- General manager: Curly Lambeau (Vice-President)
- President: L. H. Joannes
- Head coach: Curly Lambeau
- Home stadium: City Stadium Wisconsin State Fair Park

Results
- Record: 7–2–1
- Division place: 2nd NFL Western
- Playoffs: Did not qualify

= 1943 Green Bay Packers season =

NFL team season

The 1943 Green Bay Packers season was their 25th overall and their 23rd season in the National Football League. The team finished with a 7–2–1 record under coach Curly Lambeau, earning a second-place finish in the Western Conference.

— Data provided —
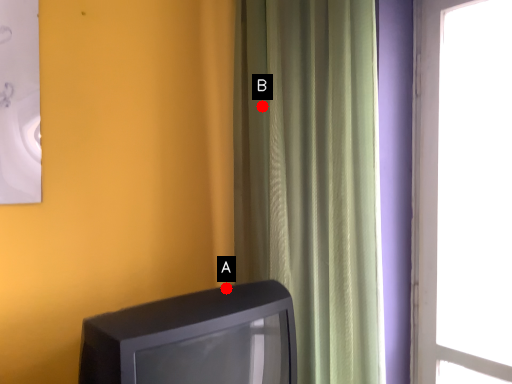
Question: Two points are circled on the image, labeled by A and B beside each circle. Which point is farther to the camera?

Choices:
 (A) A is further
 (B) B is further

Answer: (B)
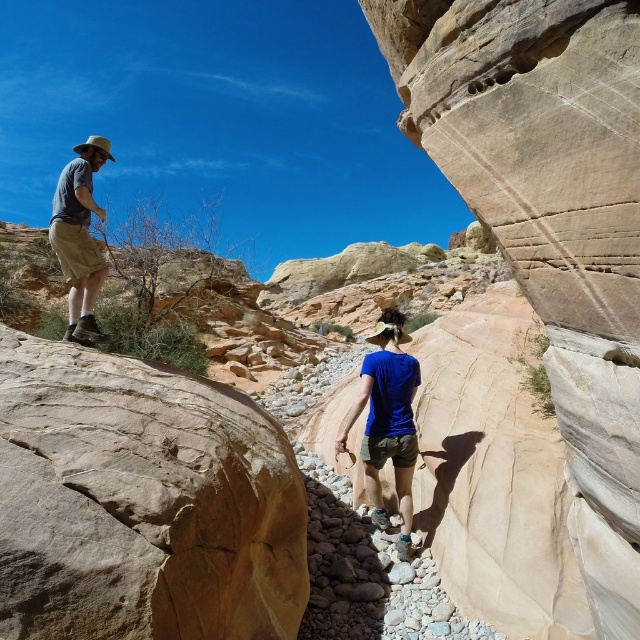
Does point (257, 548) come farther from viewer compared to point (380, 452)?

No, it is in front of (380, 452).

The width and height of the screenshot is (640, 640). What do you see at coordinates (141, 502) in the screenshot?
I see `smooth beige rock at lower left` at bounding box center [141, 502].

Where is `smooth beige rock at lower left`? This screenshot has width=640, height=640. smooth beige rock at lower left is located at coordinates (141, 502).

Which is above, blue cotton shirt at center or matte gray shirt at left?

Positioned higher is matte gray shirt at left.

Does blue cotton shirt at center appear on the right side of matte gray shirt at left?

Indeed, blue cotton shirt at center is positioned on the right side of matte gray shirt at left.

I want to click on blue cotton shirt at center, so click(x=387, y=420).

Does smooth beige rock at lower left appear on the left side of matte gray shirt at left?

In fact, smooth beige rock at lower left is to the right of matte gray shirt at left.

This screenshot has width=640, height=640. Describe the element at coordinates (141, 502) in the screenshot. I see `smooth beige rock at lower left` at that location.

The width and height of the screenshot is (640, 640). I want to click on smooth beige rock at lower left, so click(x=141, y=502).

— Set of tasks —
- A) Answer the following questions using the 1943 Green Bay Packers season text.
(i) Who was the team's president?
(ii) What record did the team finish with?
(iii) Which season in the National Football League was 1943 for the team?
- B) Decide whether each statement agrees with the 1943 Green Bay Packers season text, answering yes or no and quoting the words that decide it.
(i) The team qualified for the playoffs.
(ii) Curly Lambeau was both general manager and head coach.
(iii) The team finished first in the Western Conference.

— Per-task outputs —
- A)
(i) L. H. Joannes
(ii) 7–2–1
(iii) Their 23rd season in the National Football League

- B)
(i) No: "Playoffs: Did not qualify"
(ii) Yes: "General manager: Curly Lambeau (Vice-President)" and "Head coach: Curly Lambeau"
(iii) No: "earning a second-place finish in the Western Conference"